What do you wish to accomplish with your notes? You will, no doubt, answer this question differently for each reading. In this case, you want to asses critically the work of a major historian, comprehending both his method and the main idea he presents in his work. Instead of just writing down undifferentiated bits and pieces, bring some organization to your reading journal. Create sections. Here’s just a few of the organizing sections on my own notes:

  • Major Questions Raised and Addressed
  • Aphorisms / One-Liners : Thucydides peppers his text with single-line statements that read like philosophical or didactic distillations. Here’s one from book I: ‘Complaints are for friends who make mistakes, accusations for enemies who commit injustices.’ You will find that when you identify and record and think about such statements, they will lead you to deep insights into Thucydides’ ideas. Keeping a list of these as you read is imperative if you wish to have a sense of the depth of his writing/ideas.
  • Follow just a few People: you will read a ton of names; only a few are really worth thinking deeply about on a first read. Here are the main ones: Pericles, Nicias, Alcibiades, Cleon Archidamus, Sthenelaidas, Brasidas,
[5] READING ‘GREAT LITERATURE’ IS DIFFERENT

You should read ‘great books,’ those such as Thucydides’ History that have achieved special status, differently from the way you approach other works. Active reading MUST be cultivated. That means stay awake, ask questions, and write while reading  – on the text and in a reading journal optimally. Here are a few questions that serious readers always consider as they work through texts:

  • What is the writing about? Can you summarize it in your own words (if yes, WRITE that summary in your notes or in the margins)?
  • What problem/issue is the author addressing or trying to solve?
  • What questions does the author wish to press upon his/her reader?
  • What are the author’s propositions (theses)?
  • What of it? Are they true?
  • Should the author be believed?
  • How does the text relate to the period in which it was written?
  • How does the text relate to others writings on the same topic?
  • How does the text challenge your own notions of the topic?
  • What questions come to mind as I read this document?

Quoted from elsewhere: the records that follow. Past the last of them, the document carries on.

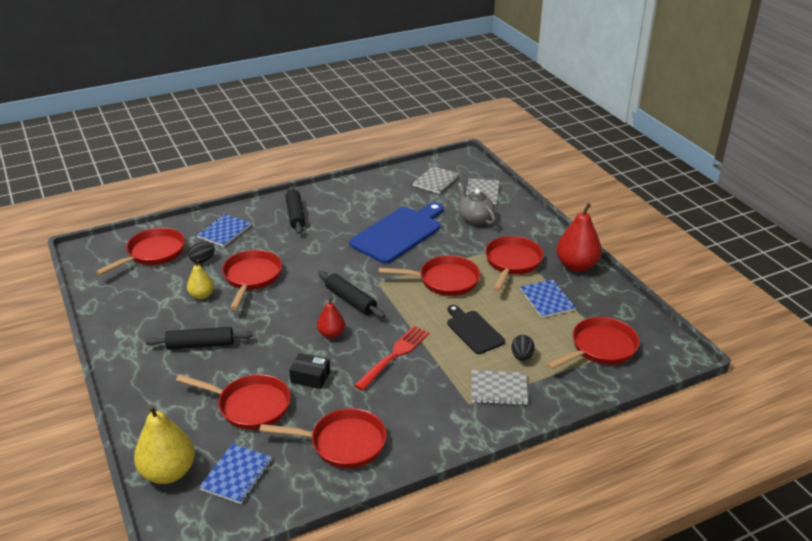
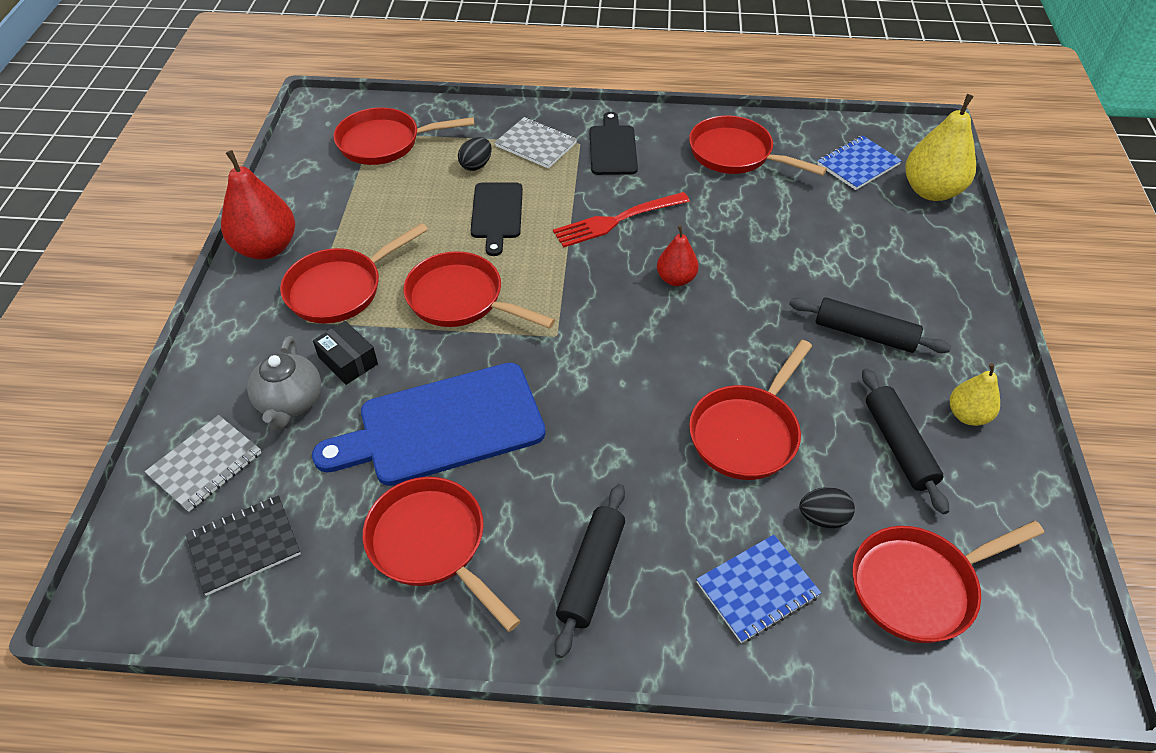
camera: 150 degrees left, 15 degrees up
(202, 295) = (843, 428): yellow pear -> yellow pear (967, 415)
(250, 406) = (821, 226): red pan -> red pan (432, 544)
(310, 377) = (734, 233): black box -> black box (348, 361)
(351, 300) = (616, 321): black rolling pin -> black rolling pin (898, 446)
(436, 181) = (244, 546): grey notebook -> black notebook
(441, 409) = (612, 148): none -> black cutting board
(547, 300) = (366, 217): blue notebook -> none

To paraphrase Mortimer Adler, one of the founders of the Great Books Program, great ideas seek truth and must be discussed seriously. They demand more than idle chit-chat. Reading for enlightenment demands your full attention and engagement. Good readers carry on a dialogue with their books and will have a collection of written notes (reactions, ideas, and questions) afterward. This is why I encourage you all to begin reading journals of your own, something that is separate, and entirely different, from informational class notes. Effective reading requires work and skill. Spark Notes or a Wiki article WILL NOT lead to an enlightened understanding of a text.

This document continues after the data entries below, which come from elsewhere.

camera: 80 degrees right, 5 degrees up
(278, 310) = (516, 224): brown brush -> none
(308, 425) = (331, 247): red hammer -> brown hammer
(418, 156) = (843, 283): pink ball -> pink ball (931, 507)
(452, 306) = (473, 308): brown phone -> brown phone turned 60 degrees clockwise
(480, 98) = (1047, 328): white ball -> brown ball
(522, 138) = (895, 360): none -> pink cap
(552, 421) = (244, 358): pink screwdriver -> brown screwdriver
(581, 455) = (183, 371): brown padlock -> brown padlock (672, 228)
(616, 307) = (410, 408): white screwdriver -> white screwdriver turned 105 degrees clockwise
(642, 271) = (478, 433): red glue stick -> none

The only books worth reading this way are the books over your head. The Great Books are the books that are worth everybody’s reading because they are over everybody’s head all the time.

Mortimer Adler
IMPORTANT WORD ON NOTE-TAKING

Avoid getting bogged down with detailed notes. Your ideas and Thucydides’ ideas are more important than details of the war. You want to have notes that 1) sum up major arguments/themes 2) refresh your memory about questions you had while reading or the connections you made to other texts or situations 3) capture some key quotations, and 4) provide page numbers so you can return to the text during discussion.